Saturday, September 10, 2011

I was wrong . . .

One of the fun concepts I have been teaching for years has to do with relative velocity. It is easy when one object is stationary and the other is moving. The relative velocity of one to the other is simple the speed of the moving object and its direction. However, it gets more interesting when both objects are moving. If they are both moving in the same direction, you simply subtract the velocity of the faster one from the slower one.

Then here comes my angst. For years I have done a demo where two students walk toward each other and clap hands in the middle as they meet. I then ask what is the relative velocity of the one student moving at 5 m/s to the other moving at 5 m/s. Most everyone answers 0. And then there is that special student who gets it and answers 10 m/s.

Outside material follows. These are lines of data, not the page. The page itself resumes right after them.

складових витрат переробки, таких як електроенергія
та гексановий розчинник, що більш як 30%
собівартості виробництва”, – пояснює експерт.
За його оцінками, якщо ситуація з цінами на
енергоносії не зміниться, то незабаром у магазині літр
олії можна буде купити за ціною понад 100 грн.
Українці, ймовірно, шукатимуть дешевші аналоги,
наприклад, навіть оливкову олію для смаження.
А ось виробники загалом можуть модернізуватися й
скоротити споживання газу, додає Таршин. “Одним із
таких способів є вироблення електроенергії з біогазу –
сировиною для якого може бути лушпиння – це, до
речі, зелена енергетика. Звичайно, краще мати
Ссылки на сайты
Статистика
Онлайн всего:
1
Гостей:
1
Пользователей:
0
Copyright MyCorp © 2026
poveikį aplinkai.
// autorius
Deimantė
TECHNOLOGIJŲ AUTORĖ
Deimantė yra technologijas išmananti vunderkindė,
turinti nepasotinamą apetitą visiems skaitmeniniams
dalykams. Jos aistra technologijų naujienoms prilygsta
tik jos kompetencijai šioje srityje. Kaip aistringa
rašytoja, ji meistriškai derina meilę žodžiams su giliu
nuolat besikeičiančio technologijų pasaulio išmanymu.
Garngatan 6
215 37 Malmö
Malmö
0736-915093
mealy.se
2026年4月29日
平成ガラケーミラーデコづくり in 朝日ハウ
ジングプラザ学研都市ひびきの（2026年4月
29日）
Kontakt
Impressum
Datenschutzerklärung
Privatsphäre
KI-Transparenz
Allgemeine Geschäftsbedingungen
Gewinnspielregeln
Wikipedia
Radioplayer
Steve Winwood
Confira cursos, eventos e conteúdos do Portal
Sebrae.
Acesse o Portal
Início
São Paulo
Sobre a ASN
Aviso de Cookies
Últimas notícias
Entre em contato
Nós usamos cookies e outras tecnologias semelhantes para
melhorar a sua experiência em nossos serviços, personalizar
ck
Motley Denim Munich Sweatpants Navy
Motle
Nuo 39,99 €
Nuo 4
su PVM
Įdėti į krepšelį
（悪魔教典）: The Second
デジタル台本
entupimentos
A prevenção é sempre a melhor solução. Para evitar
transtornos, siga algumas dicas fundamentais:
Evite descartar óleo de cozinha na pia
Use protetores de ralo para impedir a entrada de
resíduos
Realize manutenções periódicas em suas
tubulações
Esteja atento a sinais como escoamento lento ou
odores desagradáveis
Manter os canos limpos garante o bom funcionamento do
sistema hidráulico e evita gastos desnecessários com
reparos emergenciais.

They get their name on the superstar board for a few days.

And then I say if two cars have a head on collision with the same speed, it is as if one hits a brick wall at the sum of their speeds. Then this year at my new school the student with the top score on the last physics test raises her hand. "Mr. Banks, I remember a mythbusters episode where they did that with two cars and it was not the same as hitting a brick wall at the sum of their speeds." Ouch. Send it to me and I will look at it. Before I got home good she had already emailed it to me.

Here is the link if you would like to see it.

I called in two of my former students (one with a PhD and one almost) for help.

Here are their responses.

First Dr. Foster
(I need to give a brief introduction. He is my first former physics student to get a college major in physics. He invited me to the Air Force Academy for his graduation and I surprised him and went. He surprised me several years later. The doorbell rang one day and there was Michael's mother with a copy of his dissertation. On the fly leaf he thanked me for getting him started in physics and said it was still fun. One of the proudest moments of my teaching career.)

Ok. I've watched the video. Fun stuff.

If I were king for a day, I'd run an additional crash test: 2 moving objects -- 1 car traveling at 50 mph (like before), and one moving wall (50mph also) with extremely high shear strength (titanium?), thickness/volume selected to match the mass of the car while maintaining impact point commonality with prior tests.

What I'd like to test is their premise that "the energy of the crash is transferred to twice the mass, halving it, resulting in a crash that looks like just 1 car, into a wall at 50 mph." By minimizing the kinetic energy transfered to the moving wall (i.e. high shear strength), the impact of doubled KE would be seen in the car (pun intended). My only point is the subtleties of inelastic energy transfer are lost in the quote above.

I agree that the crash test results are initially counterintuitive; but at the end of the day, I think the tenets of relativity are still in tact.


And now for soon to be Dr. Sadjadi.
(In the eleventh grade he was bored with school. He came to my class and never looked back. As a senior, after doing a junior project on a cloud chamber, he told me he wanted to do it on the string theory. At the time I had no idea what he was talking about. I tried to talk him out of a theoretical paper since no one had won with that kind of project. He insisted and I wisely let him go. He won and his class stood and cheered like he had won the super bowl - later I got to hear him present his paper at the AAAS meeting in Boston. Another very proud moment.)

The summary is this: summing the velocities works perfectly. The collision experiment is confusing because both of the cars are destroyed. If you look at the system in terms of energy, there are two ways to frame the experiment: you can be standing on the ground, watching the cars race towards each other, or you can be in one of the cars.

The ground observer sees two objects of mass m moving with velocity v. The total kinetic energy is 2E, where E is the energy of a single car traveling at velocity v. When the cars hit, all of that energy is lost in the heat/sound/damage of the collision. Since the two cars are of similar construction, each car takes half the energy. So the damage is identical to a single car hitting a wall (energy dissipated is E for each car).

From the perspective of one of the drivers, the second car is moving at 2v, while he himself is at rest. So the total energy in this moving reference frame is 4E (energy goes as velocity squared). After the cars hit, the two vehicles come to rest in the ground frame, which is equivalent to the two cars moving backwards in the car's original moving reference frame. So the energy post-collision is 2E (twice the mass, moving at velocity v). This leaves another 2E to be dissipated in the collision itself. This agrees with the ground observer.

I hope that helps.


Thank you for great students past and present and the opportunity to be wrong so I can learn even more.